As Deborah’s invitation opens this month she quite rightly points out that there are a lot of professionals out there who have a few (passionate) opinions about what they do or the way they do it.
This month we’re invited to … well, have a rant – a rant about those experiences which have shaped our perspectives for those areas where it should depend.
So, Linked Servers. Yep they’re still a thing, they can still solve a problem, so should we use them? No, please don’t.
Let’s take a look at a few of the reasons why I’m not a fan of linked servers:
Logical separation
When you’ve got data physically separate in different environments there’s usually a reason for it. Yes it may very well relate, but there’s a reason the data isn’t already in one place. This should be a red flag.
We’ve seen the optimizer make some interesting choices when we’re dealing with tightly coupled data in the same database so imagine how it might react when we try to join data across different servers?!
As an example, if we’re trying to filter a remote dataset based on a join and a filter from a table in our local environment what should the engine do? – would you want to send a huge list of key values to the remote server to scan for, or would you pull the entire remote dataset to the local environment before it’s filtered?
Of course the answer is it depends, and it only takes the wrong choice in a couple of instances to start causing some real performance headaches.
Another point to make here is that if in fact you do retrieve a large amount of data over the network to process locally then you’ll also find that it isn’t cached like it would be with a local index, so every execution will need to repeatedly read and transfer the data from the remote environment.
Can we use statistics?
When we’re considering about which approach to use when filtering data above we may consider what impact statistics would have on that decision. Would that decision be clearer if we could see the statistics for that remote table?
Yet again the answer is it depends!
Whilst most of us may be fortunate enough to be working on more modern versions of SQL Server, spare a thought for the folks working on pre-2012 environments and trying to use linked servers.
If you’re on these older versions of SQL Server then you’ll find that the accounts used for your linked servers won’t have access to table statistics by default. They’d need to be granted elevated permissions to the database such being members of either the db_ddladmin or db_owner roles – which you certainly wouldn’t want for a reporting account.

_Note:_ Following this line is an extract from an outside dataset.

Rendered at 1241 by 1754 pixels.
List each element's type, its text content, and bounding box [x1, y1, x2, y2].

Without the visibility of these statistics you’re tying one of the engine’s hands behind it’s back when you ask it to build an execution plan. Whilst this wouldn’t be immediately visible when trying to run a query you may see the impact of it quite fast.

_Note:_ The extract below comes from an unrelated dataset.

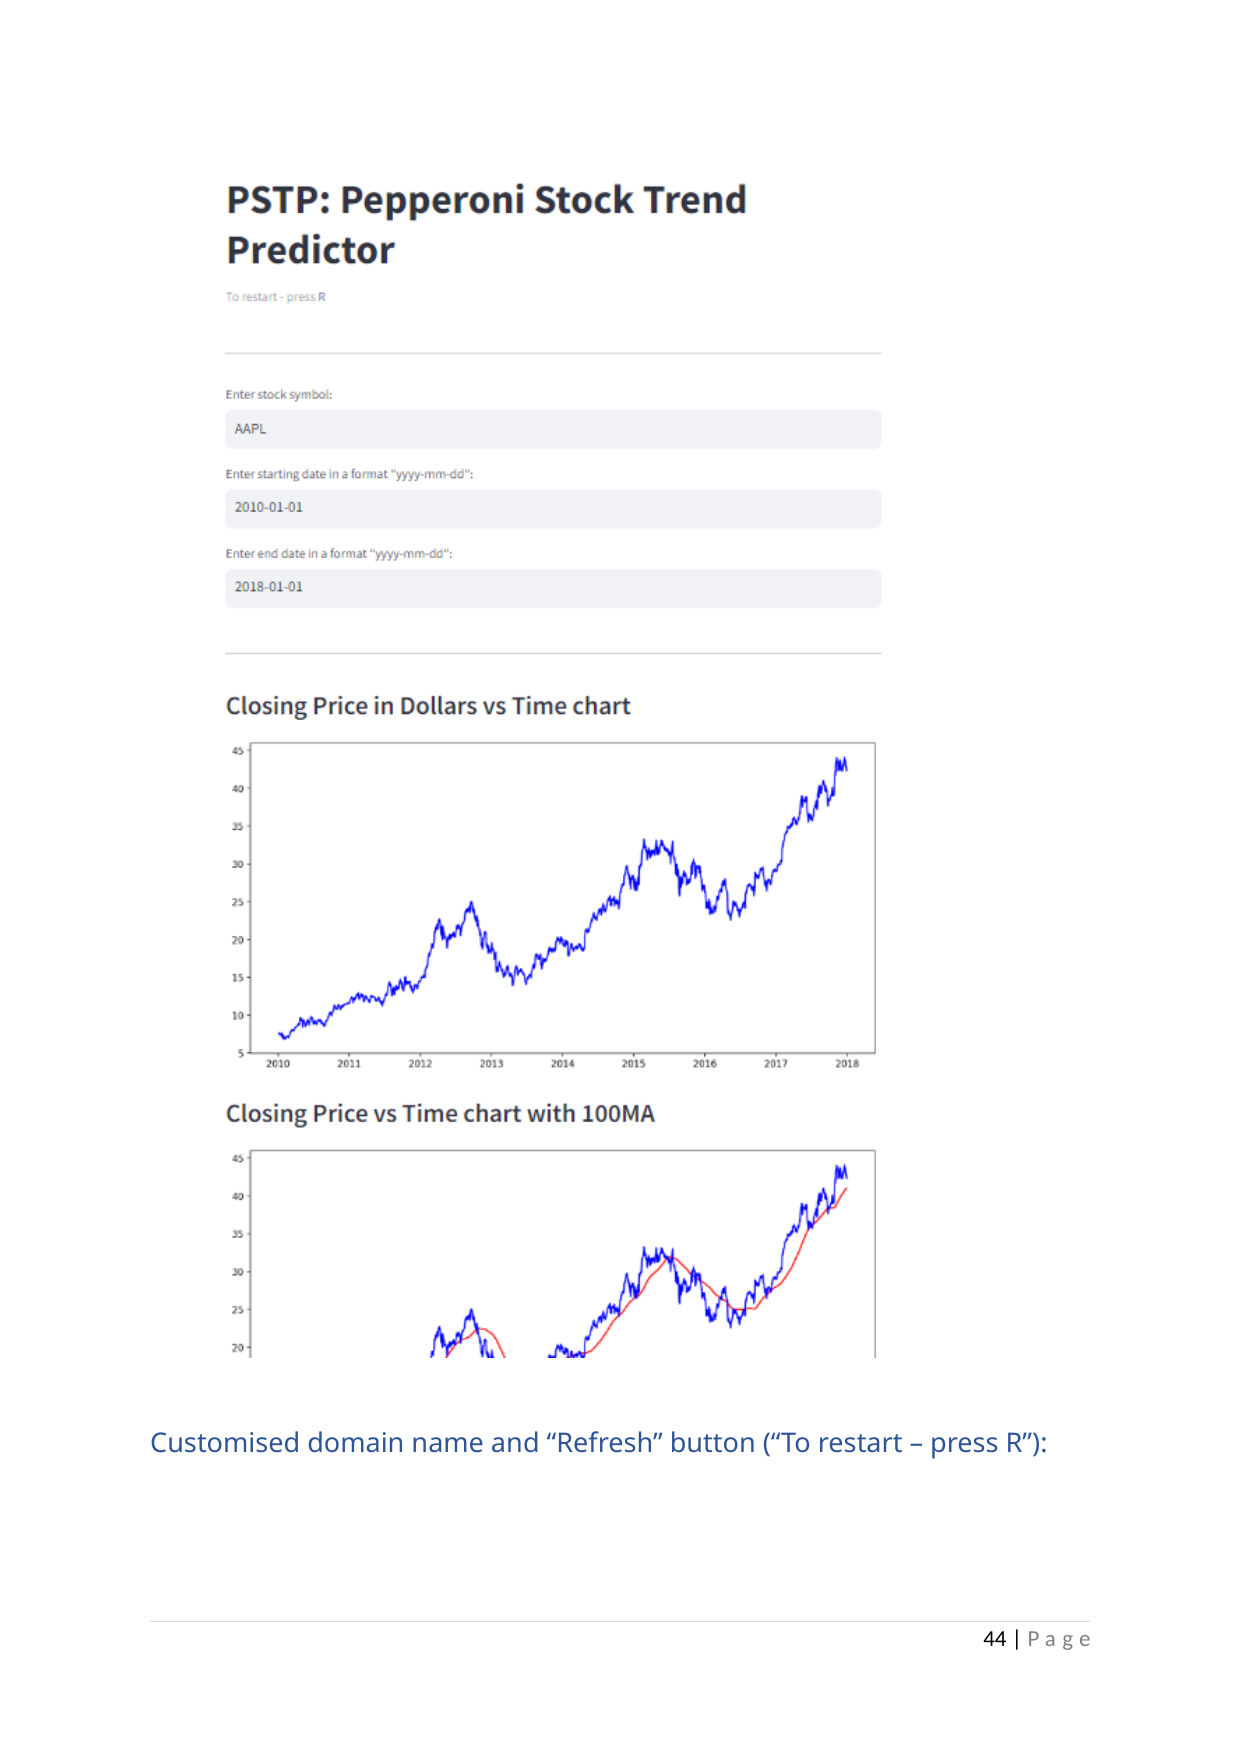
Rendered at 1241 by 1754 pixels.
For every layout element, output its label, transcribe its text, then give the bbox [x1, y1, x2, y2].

It’s a bit obscure, in part due to it only impacting legacy versions of the database engine, but you can bet there are folks out there still using the feature and blissfully unaware of the potential impact.
A bad smell
The final point which pops into my mind when I think about a linked server is that its usually developers using these as a crutch in their code.

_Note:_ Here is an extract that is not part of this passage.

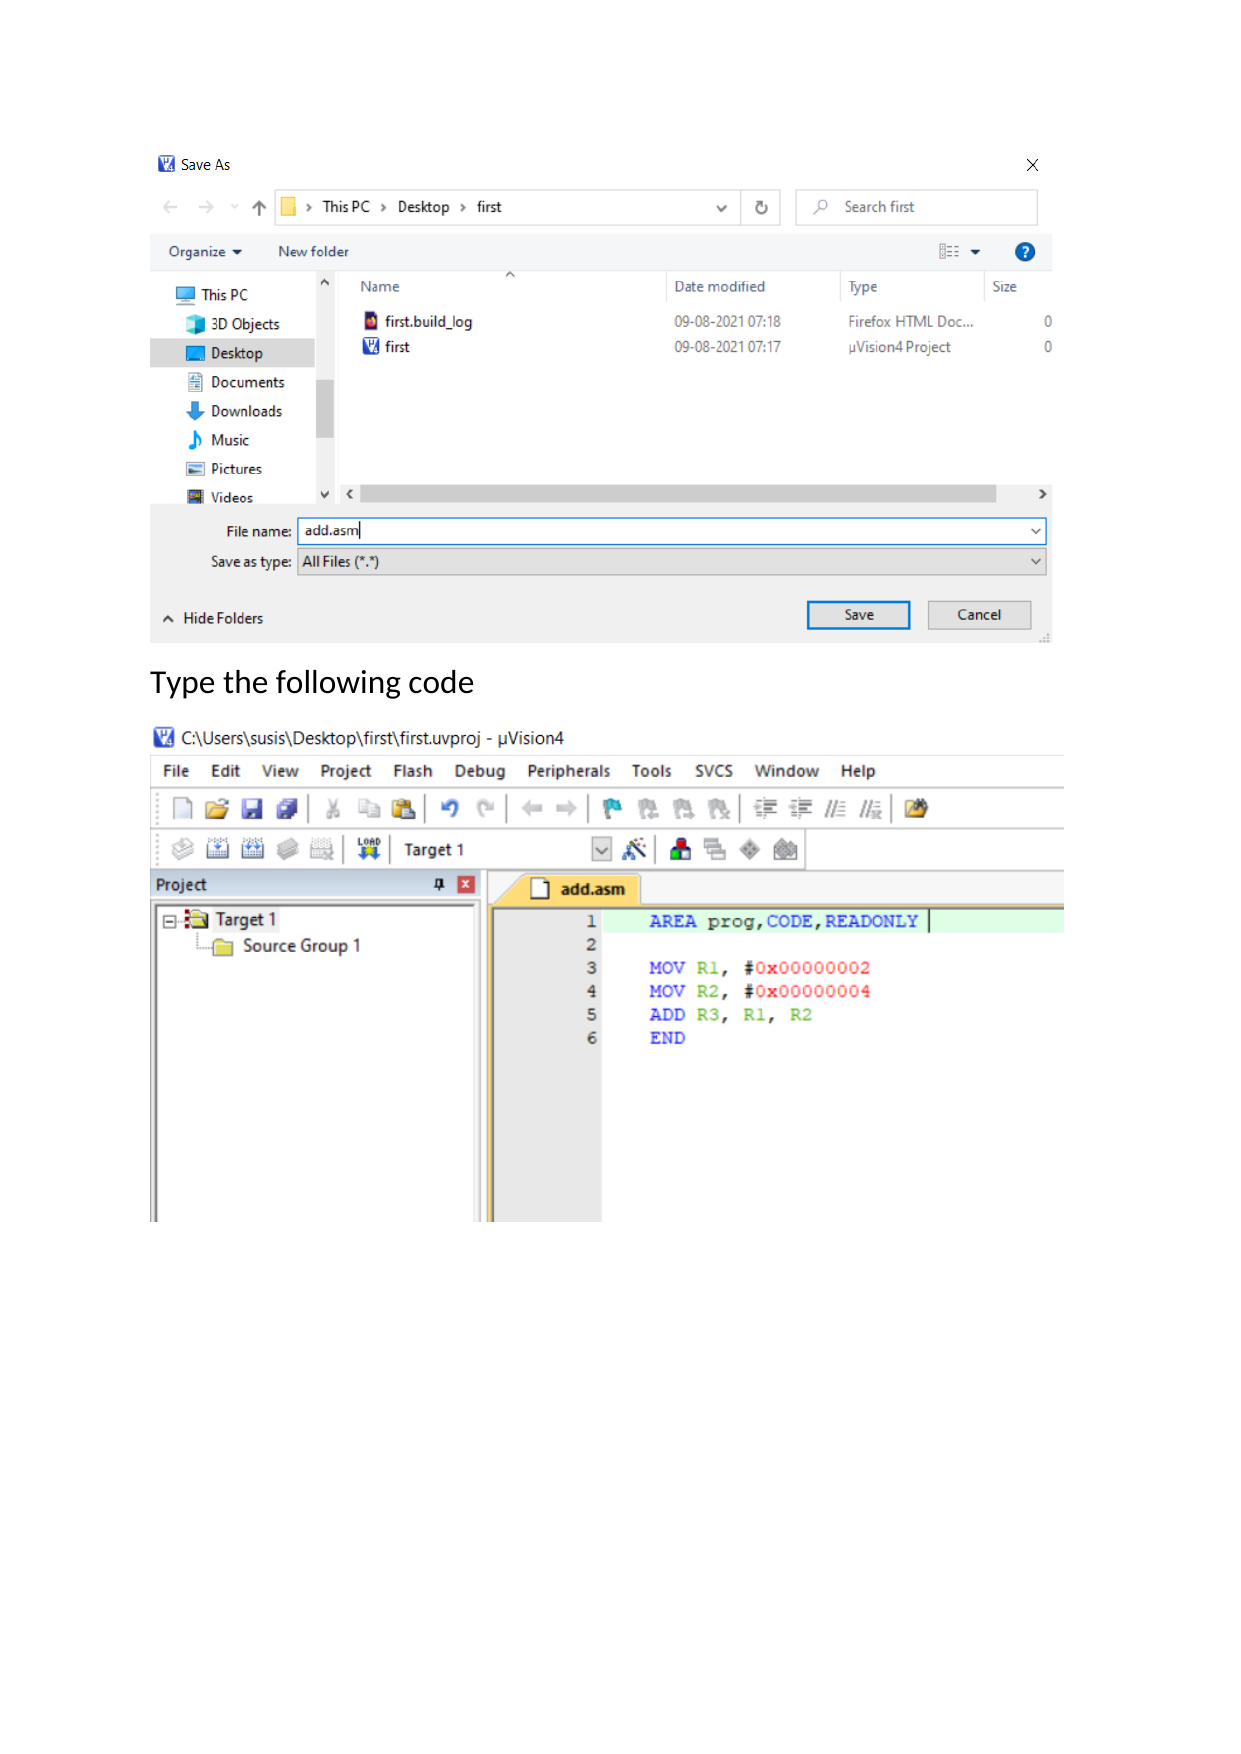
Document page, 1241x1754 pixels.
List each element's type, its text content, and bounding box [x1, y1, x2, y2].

picture [150, 722, 1064, 1222]
text Type the following code [150, 661, 1090, 702]
picture [150, 150, 1053, 643]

You might also find they think an entire task should sit in a single stored procedure regardless of how lengthy it may be, or all of the work should be in a single statement using a copious number of CTEs and obscure cross-database joins.
Yea those things get at me too – albeit not inherently bad – but they can be warning signs when you see them used excessively. Using linked servers is like a bad smell that can indicate bad habits creeping in.
What can we do about it?
If you want to move data around between environments and you’re considering using linked servers then there are a few better options available for you:
- Look into data replication technologies for propagating data across environments and ensuring they remain consistent regardless of what process may be consuming it
- Try out ETL tooling (such as SSIS) to help you move data around and separate the movement of data from the processing of it
- If all else fails why not try using
OPENQUERYwith a linked server and have more control over the direction of travel for the data, pulling it locally before working on it
These types of options can provide you with more effective control and logical separation through your workflows so it might be worth trying out one or two of these and see how you get on in your use case – you might be pleasantly surprised by the performance difference.
Wrap up
As we mentioned at the start, the key thing here is that it depends on circumstances. Are my opinions above true in all cases, certainly not – but if someone is asking the question about linked servers then it’s likely that some of these will be true and may not have been considered which is why I take the view which I do.
These opinions come from experience with products or technologies so whilst it’s not always wise to have preconceived ideas, it can be worthwhile listening to those with the passionate opinions as there will typically be a good reason for it. Plus, if you disagree you can go try it out and build your own passionate opinions in the process.
Whilst we have the freedom to rant about things where ‘it depends’ it’s worth mentioning NOLOCK which is quite a straight forward one – just don’t. Please don’t ask and please don’t do it. Thank you kindly.